Covering my mouth, I gasped and whispered into my hand, “Oh my God.”
I had managed to keep my composure up until this point, but now my tears fell. Noah wiped them away with his thumb and went over to the counter to grab a tissue for me.
I sniffled. “What did it say?”
“In the letter, she wrote how sorry she was for upsetting me. But that wasn’t the purpose of her writing. She was reaching out to me for my help.”
“Your help?”
“She listed your address here on Lake Winnipesaukee and asked me to look after her sister—you—when she was gone. Even in her state of mind, she was worried about you.”
My heart felt ready to shatter. My lip trembled. “That’s all she said?”
“Pretty much. She explained that she couldn’t handle life anymore and needed me to help look after you. It wasn’t very long. I have the letter, if you ever want to see it. I didn’t bring it because I wasn’t planning to tell you why I came. But I can easily get it.”
Still in shock, I shook my head. It was hard to believe, but I knew it was true.
“I have no idea why she chose me, Heather. I hadn’t heard from her in months, but for some reason, she chose to write to me in those last moments and ask for my help, and it’s haunted me more than you know. Maybe it was part of her same delusional idea that I’d played some important role in her life. I will never know the reason she picked me.”
I stared out at the rain pelting the window. “I’m still confused.”
“Ask me anything.”
“She died six years ago.” I turned to him. “Why now? Why did you come now?”

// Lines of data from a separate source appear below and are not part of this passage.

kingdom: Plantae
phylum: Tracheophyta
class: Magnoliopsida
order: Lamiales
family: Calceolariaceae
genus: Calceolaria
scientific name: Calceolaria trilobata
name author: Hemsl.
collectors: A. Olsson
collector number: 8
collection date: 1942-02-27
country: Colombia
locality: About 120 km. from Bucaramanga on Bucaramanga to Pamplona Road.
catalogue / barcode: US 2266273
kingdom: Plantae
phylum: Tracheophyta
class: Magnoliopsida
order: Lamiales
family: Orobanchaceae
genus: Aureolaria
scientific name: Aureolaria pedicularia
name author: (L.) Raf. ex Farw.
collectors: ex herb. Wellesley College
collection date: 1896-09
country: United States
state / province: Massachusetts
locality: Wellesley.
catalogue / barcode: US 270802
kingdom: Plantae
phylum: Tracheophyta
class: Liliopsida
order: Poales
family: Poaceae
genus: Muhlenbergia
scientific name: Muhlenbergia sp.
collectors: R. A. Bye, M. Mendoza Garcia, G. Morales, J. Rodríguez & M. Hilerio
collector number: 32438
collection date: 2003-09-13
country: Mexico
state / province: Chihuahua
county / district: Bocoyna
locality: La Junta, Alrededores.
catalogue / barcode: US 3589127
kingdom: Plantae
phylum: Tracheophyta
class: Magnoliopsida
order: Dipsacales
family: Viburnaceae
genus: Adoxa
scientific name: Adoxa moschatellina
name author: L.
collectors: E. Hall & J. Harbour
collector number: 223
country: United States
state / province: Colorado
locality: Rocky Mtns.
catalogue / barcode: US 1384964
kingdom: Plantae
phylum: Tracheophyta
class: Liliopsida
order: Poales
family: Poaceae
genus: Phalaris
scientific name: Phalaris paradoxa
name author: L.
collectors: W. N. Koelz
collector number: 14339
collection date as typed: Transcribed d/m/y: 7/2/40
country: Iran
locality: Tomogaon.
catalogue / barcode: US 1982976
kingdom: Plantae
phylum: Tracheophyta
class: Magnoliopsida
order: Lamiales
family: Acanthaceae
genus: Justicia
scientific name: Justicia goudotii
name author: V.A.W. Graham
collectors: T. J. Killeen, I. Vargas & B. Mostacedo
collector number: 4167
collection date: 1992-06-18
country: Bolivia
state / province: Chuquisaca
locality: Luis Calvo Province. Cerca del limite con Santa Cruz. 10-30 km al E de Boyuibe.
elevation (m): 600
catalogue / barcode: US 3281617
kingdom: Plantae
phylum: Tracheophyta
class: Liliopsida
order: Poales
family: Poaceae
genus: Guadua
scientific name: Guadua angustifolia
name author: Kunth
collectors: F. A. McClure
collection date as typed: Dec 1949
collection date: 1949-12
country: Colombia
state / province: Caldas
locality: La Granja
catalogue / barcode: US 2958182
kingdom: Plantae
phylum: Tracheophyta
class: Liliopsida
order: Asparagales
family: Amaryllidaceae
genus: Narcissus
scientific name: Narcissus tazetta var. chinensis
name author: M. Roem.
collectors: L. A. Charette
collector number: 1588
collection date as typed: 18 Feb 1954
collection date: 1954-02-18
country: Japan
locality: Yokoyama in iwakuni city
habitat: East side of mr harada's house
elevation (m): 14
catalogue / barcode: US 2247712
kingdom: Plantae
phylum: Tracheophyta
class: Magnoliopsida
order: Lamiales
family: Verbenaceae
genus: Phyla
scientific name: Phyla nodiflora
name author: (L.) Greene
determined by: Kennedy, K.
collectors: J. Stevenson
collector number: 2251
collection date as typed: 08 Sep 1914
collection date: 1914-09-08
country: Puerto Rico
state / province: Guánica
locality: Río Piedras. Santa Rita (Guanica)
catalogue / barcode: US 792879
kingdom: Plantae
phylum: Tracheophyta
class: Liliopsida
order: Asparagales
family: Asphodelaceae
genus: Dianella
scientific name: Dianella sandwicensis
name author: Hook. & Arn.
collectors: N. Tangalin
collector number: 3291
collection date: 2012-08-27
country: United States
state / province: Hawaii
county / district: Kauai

Noah let out a long breath. “That’s the question, isn’t it?” He looked down at my hand in his for a moment. “I’ve lived with a lot of guilt over not getting her help. Despite how crazy it was that she messaged me like that, I never dreamed her issues were as serious as they were. I never thought to try to find her family or get her to a doctor. I had just wanted it to stop. In retrospect, I absolutely should have done something. When I found out she had taken her own life, it fucked me up. I became even more withdrawn from my marriage and fell into a depression.”
I could relate to that guilt. So often I’d blamed myself for not doing something more to find my sister and help her. I’d never imagined she would take her own life, and that was a very na?ve way of thinking.
“I’m sorry you had to go through that,” I said.
“I learned a lot from it.” He threaded his fingers with mine and looked down again at our hands. “Anyway, to answer your question, despite the fact that in her letter she asked me to look after you, I never considered doing it, because it didn’t make any sense—some strange guy you’ve never met showing up at your door, asking if you’re okay? You didn’t even know me. I didn’t see how that would help you. So I decided against it.”